Colostrum is the start that dairy calves need

Dairy Moosing: the critical importance of colostrum management and feeding for dairy calves.

(You can also learn about the importance of colostrum in this Dairy Moosings podcast.)

Colostrum is the first milk that the cow gives after calving, and it is high in Immunoglobulins (Ig), protein, energy and vitamins. Immunoglobulins are extremely important for the calf’s immunity. Igs are produced by the cow in response to pathogens that she has been exposed to, and thus provide a passive immunity to the calf to protect her until she can develop her own active immunity. Many people do not realize that, while human infants are born with an active immunity system, calves do not have an active immunity system because a cow’s placenta cannot pass Igs from cow to calf, unlike the human system.

This means calves are born without protection from diseases and it is up to us as calf raisers to make sure we provide them with that protection through colostrum feeding.

Current research recommendations are to feed one gallon of colostrum as soon after birth as possible, and another 2 quarts, 12 hours later. Research indicates that we need to get a sufficient amount of Igs into the calf within the first 24 hours because the ability of the calf to absorb these into the blood from the gut decreases very rapidly during that first 24 hours. In fact the ability to absorb the Igs from gut to blood, goes from 66% of the ingested Igs at 6 hours from birth to just 11% at 24 hours.
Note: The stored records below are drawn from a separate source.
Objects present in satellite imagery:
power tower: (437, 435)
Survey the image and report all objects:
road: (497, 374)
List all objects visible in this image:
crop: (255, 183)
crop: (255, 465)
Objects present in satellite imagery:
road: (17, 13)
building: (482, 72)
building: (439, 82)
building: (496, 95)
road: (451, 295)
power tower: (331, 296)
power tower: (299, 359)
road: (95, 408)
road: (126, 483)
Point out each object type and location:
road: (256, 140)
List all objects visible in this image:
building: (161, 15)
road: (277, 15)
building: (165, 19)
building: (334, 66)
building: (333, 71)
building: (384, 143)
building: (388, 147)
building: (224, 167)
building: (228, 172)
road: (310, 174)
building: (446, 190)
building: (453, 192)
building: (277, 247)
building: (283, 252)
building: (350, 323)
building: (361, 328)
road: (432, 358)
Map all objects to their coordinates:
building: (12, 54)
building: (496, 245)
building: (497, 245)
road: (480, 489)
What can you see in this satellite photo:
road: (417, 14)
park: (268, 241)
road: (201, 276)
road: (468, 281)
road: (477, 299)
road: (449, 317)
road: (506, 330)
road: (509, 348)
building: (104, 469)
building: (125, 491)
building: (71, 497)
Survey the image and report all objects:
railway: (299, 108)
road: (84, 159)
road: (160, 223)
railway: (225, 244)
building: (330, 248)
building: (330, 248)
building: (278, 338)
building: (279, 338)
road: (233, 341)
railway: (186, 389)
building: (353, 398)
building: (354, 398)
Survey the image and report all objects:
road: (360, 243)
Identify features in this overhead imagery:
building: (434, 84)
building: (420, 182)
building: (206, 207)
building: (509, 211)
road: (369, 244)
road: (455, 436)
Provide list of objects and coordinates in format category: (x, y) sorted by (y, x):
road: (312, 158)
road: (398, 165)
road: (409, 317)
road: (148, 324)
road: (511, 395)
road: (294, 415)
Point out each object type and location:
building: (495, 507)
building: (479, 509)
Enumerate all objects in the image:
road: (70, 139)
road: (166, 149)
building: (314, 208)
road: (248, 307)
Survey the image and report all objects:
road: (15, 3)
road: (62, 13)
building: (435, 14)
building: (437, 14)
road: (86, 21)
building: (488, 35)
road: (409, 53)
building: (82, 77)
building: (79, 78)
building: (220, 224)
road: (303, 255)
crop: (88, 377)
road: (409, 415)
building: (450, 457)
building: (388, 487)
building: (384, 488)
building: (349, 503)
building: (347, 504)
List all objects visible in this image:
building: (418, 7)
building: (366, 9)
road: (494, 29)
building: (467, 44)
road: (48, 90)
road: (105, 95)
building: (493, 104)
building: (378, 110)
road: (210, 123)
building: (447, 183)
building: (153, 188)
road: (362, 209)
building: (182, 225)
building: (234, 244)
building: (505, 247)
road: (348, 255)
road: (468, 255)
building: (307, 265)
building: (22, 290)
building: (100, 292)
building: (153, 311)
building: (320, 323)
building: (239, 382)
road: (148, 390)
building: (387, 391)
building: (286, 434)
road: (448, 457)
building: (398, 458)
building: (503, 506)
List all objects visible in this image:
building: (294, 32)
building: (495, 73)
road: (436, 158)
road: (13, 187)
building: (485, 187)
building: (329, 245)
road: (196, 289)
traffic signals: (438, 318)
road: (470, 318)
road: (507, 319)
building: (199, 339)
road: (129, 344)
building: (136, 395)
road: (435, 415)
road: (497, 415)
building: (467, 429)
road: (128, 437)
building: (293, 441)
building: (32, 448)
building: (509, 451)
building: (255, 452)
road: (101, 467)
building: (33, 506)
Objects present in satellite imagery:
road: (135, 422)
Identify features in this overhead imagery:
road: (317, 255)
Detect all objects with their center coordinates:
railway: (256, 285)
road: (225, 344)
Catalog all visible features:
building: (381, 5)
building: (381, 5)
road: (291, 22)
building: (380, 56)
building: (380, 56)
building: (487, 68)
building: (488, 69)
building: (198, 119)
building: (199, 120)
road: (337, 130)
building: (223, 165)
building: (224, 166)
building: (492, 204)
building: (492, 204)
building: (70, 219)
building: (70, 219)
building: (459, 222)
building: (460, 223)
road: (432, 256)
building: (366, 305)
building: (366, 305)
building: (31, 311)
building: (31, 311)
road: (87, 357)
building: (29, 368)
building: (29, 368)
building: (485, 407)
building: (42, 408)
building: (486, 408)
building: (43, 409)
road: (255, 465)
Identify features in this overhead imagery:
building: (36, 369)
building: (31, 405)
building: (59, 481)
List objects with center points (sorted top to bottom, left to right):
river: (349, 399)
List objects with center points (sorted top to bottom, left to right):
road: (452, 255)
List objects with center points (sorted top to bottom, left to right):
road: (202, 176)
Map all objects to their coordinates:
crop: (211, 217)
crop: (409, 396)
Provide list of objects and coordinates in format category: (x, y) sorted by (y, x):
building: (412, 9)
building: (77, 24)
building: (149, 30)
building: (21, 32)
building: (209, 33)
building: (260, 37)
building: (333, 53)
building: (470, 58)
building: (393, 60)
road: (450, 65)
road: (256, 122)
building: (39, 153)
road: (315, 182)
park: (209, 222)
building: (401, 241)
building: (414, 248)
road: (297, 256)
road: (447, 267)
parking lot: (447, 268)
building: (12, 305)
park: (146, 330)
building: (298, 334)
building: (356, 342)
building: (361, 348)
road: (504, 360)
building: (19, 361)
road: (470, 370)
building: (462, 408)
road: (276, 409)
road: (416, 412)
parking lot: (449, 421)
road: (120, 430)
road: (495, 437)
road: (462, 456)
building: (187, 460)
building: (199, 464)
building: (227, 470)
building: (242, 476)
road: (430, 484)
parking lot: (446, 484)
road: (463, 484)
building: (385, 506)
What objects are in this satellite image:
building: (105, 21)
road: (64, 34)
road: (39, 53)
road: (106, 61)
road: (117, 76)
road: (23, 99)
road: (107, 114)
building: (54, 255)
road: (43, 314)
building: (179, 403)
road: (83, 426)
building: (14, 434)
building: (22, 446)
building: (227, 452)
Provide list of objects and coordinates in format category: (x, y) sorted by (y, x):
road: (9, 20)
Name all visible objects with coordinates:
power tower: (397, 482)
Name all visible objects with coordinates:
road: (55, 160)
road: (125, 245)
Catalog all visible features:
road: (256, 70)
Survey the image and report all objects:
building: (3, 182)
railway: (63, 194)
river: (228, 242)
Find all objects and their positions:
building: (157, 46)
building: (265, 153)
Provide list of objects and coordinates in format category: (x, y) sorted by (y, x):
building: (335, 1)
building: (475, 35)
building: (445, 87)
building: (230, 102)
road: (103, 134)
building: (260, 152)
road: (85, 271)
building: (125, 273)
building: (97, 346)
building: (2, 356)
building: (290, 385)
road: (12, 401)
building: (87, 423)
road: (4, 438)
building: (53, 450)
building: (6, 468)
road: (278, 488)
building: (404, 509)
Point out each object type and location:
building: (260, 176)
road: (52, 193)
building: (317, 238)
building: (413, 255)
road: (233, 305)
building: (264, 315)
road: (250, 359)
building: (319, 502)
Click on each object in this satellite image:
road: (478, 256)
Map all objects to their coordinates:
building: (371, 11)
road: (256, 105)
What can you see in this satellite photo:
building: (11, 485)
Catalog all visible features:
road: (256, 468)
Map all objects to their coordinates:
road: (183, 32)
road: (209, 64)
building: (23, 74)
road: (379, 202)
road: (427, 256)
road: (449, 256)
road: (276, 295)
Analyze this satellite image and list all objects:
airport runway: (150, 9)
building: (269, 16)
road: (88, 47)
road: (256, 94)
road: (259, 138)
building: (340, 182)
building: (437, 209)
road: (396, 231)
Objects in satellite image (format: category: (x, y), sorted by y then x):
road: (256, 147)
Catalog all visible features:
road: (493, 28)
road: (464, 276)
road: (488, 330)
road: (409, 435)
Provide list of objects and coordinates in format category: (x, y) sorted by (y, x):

Quality is important too. If we feed colostrum that has fewer Igs per gallon, than that first feeding is not going to be as good as we might hope. Igs are also very specific to the pathogens that the cow may have come in contact with, so quality includes diversity in Igs present. Since older cows have had time to be exposed to more pathogens, they would naturally tend to have higher quality colostrum. However, with good vaccination programs on farms, colostrum from a cow that calved for the first time may be of sufficient quality as well.

The quality of colostrum may also be affected by the amount of colostrum produced at first milking,  though this is may be related to a dilution affect, emphasizing the importance of early milking after calving. The only real way to determine quality is to test the colostrum.

One new technology is the use of a Brix Refractometer to measure the total solids in the colostrum, which are highly correlated to the Ig content. This new technology only takes a few drops of colostrum and temperature does not affect the test.

A Brix reading of 22 or greater indicates good colostrum for first feeding. Colostrum with a reading of 18-21 is considered Fair and should be reserved for 2nd and 3rd feedings. Less than 18 is considered poor quality.